[WHAT TO DO]: All records are to be restated word for word, with pictures excluded.
DATASET RECORDS Start Marker
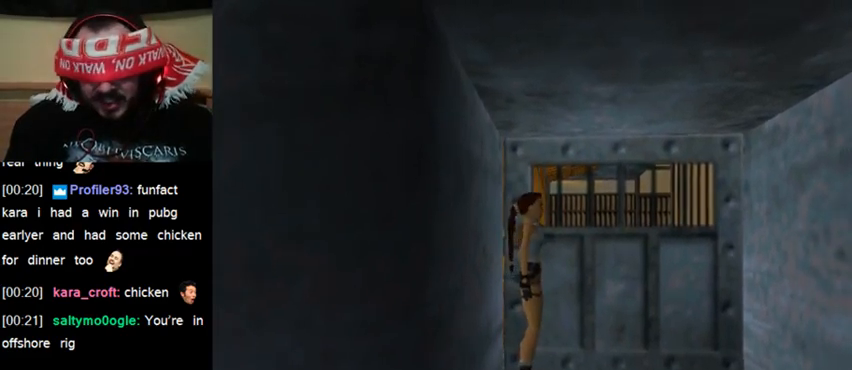
{"keys": ["sl"], "events": [[67, "sl", "up"], [233, "sl", "down"], [333, "sl", "up"], [467, "sl", "down"]]}
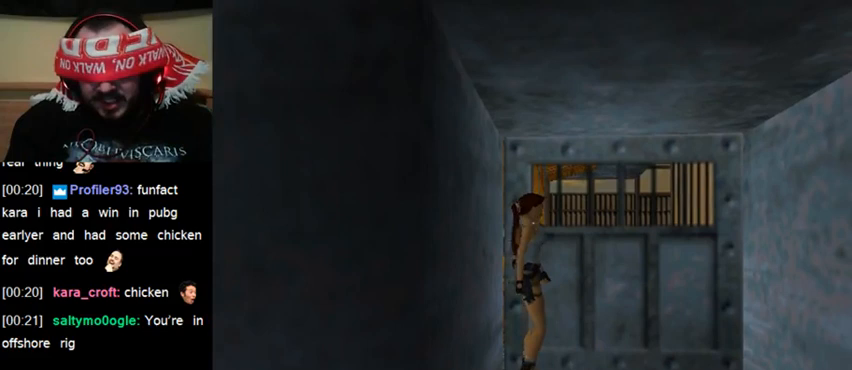
{"keys": ["sl"], "events": [[67, "sl", "up"], [200, "sl", "down"], [300, "sl", "up"], [433, "sl", "down"]]}
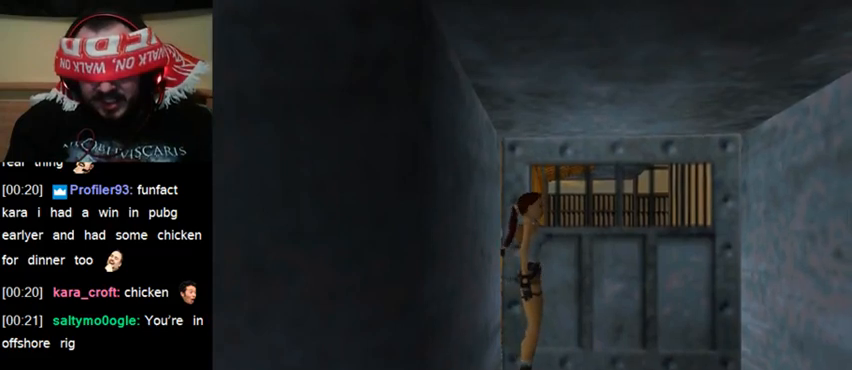
{"keys": ["sl"], "events": [[33, "sl", "up"], [200, "sl", "down"], [267, "sl", "up"], [433, "sl", "down"]]}
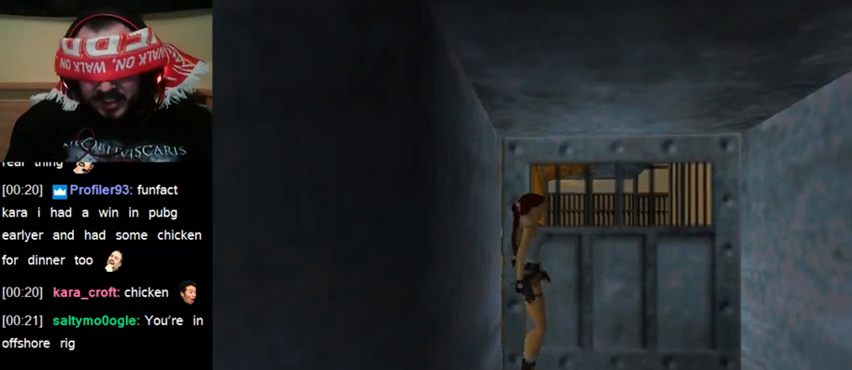
{"keys": [], "events": [[33, "sl", "up"], [133, "sl", "down"], [233, "sl", "up"], [367, "sl", "down"], [467, "sl", "up"]]}
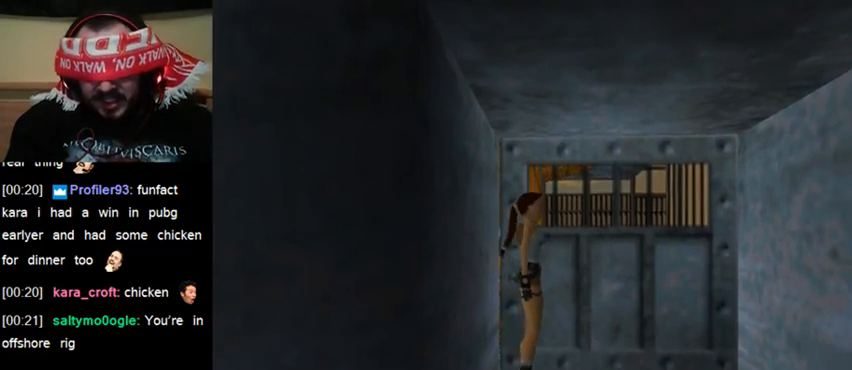
{"keys": [], "events": [[100, "sl", "down"], [200, "sl", "up"], [300, "sl", "down"], [333, "sl", "up"]]}
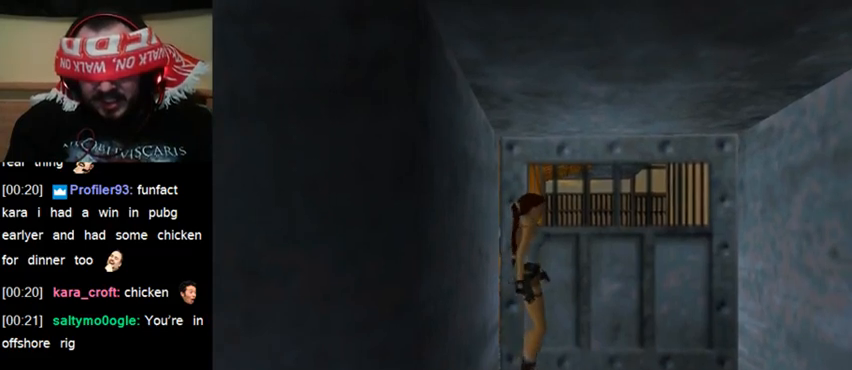
{"keys": [], "events": []}
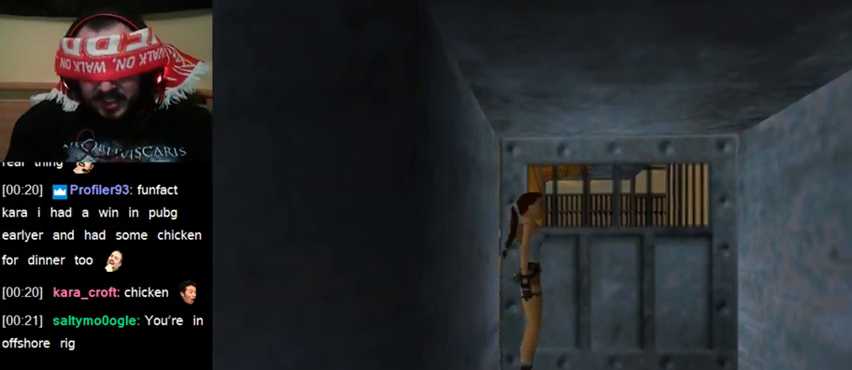
{"keys": [], "events": []}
DATASET RECORDS End Marker
[ANSWER AREA]:
{"keys": ["sl"], "events": [[67, "sl", "up"], [233, "sl", "down"], [333, "sl", "up"], [467, "sl", "down"]]}
{"keys": ["sl"], "events": [[67, "sl", "up"], [200, "sl", "down"], [300, "sl", "up"], [433, "sl", "down"]]}
{"keys": ["sl"], "events": [[33, "sl", "up"], [200, "sl", "down"], [267, "sl", "up"], [433, "sl", "down"]]}
{"keys": [], "events": [[33, "sl", "up"], [133, "sl", "down"], [233, "sl", "up"], [367, "sl", "down"], [467, "sl", "up"]]}
{"keys": [], "events": [[100, "sl", "down"], [200, "sl", "up"], [300, "sl", "down"], [333, "sl", "up"]]}
{"keys": [], "events": []}
{"keys": [], "events": []}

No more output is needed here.